[WRITTEN TASKS]
A: List every line of the records that contains the word "Give", treating uppercase and lowercase as distinct.
B: Continue the passage on ferrihydrite from the point at which it ends.

[EXCERPT TO READ]
+ + + + + + +

Ferrihydrite is found in cold-water springs, acid mine effluents, warm subsea springs, warm water seabeds, thermal springs and thermal water in brooks, rivers and lakes. Associated minerals include scorodite, goethite, lepidocrocite, hematite and manganese oxides (AM 60.485-486, Mindat, Dana, HOM).

Localities

At the Niagara Basin of Lake Ontario, Canada, ferrihydrite was found in an iron and phosphorus rich crusty red layer in sediment cores. Immediately overlying the 0.5 cm-thick red layer is a thin manganese-rich black layer. It is suggested that the layer formed around 65 years ago at the sediment-water interface during a brief period (a few years) of very low sedimentation, permitting crystallisation of brown ferric hydroxides to red ferrihydrite. The red layer invariably overlies 3 to 4 cm of very light grey Fe3+ and phosphorus-deficient mud (CM 23.103-110).

There are two co-type localities, the Belousovsky mine, Glubokoye, and the Ridder-Sokolnoe mine, Ridder, both in East Kazakhstan.

+ + + + + + +

[PROVIDED RECORDS]
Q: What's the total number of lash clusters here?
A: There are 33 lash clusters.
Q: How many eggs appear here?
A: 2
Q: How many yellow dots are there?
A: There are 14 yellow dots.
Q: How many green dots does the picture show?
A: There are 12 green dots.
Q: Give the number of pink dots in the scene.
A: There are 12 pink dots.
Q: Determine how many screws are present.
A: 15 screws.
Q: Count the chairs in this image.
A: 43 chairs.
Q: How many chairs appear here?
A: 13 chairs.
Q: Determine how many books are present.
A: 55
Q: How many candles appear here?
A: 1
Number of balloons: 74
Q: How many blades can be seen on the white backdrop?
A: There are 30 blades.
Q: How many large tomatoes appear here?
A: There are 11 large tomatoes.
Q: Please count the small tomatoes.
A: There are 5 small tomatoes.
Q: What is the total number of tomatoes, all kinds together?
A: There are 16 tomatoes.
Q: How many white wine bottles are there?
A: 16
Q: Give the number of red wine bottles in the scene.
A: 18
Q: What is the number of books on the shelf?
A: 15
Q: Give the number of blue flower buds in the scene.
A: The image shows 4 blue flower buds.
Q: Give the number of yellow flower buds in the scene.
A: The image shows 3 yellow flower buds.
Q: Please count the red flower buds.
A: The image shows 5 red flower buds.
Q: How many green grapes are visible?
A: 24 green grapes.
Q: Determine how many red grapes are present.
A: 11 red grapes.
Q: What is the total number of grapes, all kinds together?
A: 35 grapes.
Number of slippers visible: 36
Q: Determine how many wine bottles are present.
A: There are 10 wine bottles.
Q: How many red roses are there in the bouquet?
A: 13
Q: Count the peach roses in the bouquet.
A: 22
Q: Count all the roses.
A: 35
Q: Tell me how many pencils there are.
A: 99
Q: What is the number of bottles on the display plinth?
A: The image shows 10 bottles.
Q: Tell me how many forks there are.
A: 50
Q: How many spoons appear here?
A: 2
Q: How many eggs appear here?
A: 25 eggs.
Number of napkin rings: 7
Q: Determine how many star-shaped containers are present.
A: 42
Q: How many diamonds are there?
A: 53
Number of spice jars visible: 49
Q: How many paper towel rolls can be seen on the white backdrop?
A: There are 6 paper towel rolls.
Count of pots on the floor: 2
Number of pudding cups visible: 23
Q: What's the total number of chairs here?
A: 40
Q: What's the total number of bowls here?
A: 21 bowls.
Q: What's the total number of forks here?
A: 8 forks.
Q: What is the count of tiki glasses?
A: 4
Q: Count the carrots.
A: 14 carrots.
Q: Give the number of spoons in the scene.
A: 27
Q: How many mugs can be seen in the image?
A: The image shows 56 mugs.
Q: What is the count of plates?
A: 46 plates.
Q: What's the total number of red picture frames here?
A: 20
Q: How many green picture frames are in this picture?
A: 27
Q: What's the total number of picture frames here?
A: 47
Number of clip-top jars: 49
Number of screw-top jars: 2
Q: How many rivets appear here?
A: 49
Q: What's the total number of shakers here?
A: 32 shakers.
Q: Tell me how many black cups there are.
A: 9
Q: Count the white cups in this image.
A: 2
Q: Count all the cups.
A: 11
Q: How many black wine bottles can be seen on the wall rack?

+ + + + + + +

[OUTPUTS FOR THE TASKS]
A:
Q: Give the number of pink dots in the scene.
Q: Give the number of red wine bottles in the scene.
Q: Give the number of blue flower buds in the scene.
Q: Give the number of yellow flower buds in the scene.
Q: Give the number of spoons in the scene.

B:
At the Franklin Seamount, Woodlark Basin, Papua New Guinea, large deposits of iron-silicon-manganese oxyhydroxide, intimately associated with active warm springs, cover the flanks and caldera of the seamount. The deposits are dominated by poorly crystalline ferrihydrite. The ferrihydrite is very stable, not transforming to hematite until 570oC (CM 37.973-990).

At the Peña del Hierro mine, Rio Tinto Mines, Minas de Riotinto, Huelva, Andalusia, Spain, samples were collected that contained sulphate minerals including gypsum, jarosite and copiapite, and iron hydroxide bearing minerals including goethite and ferrihydrite. Minor quartz occurred in some samples (AM 99.1199-1205).

At the Clark Fork River Superfund Complex, Montana, USA, ferrihydrite and a vernadite-like mineral were found in samples collected from the riverbeds and floodplains of the river draining the largest mining-contaminated site in the United States. The contaminant heavy metals, arsenic, copper, lead and zinc, are always associated with these minerals. In several field specimens, the ferrihydrite and vernadite-like mineral are intimately mixed on the nanoscale, but they also occur separately (AM 90.718-724).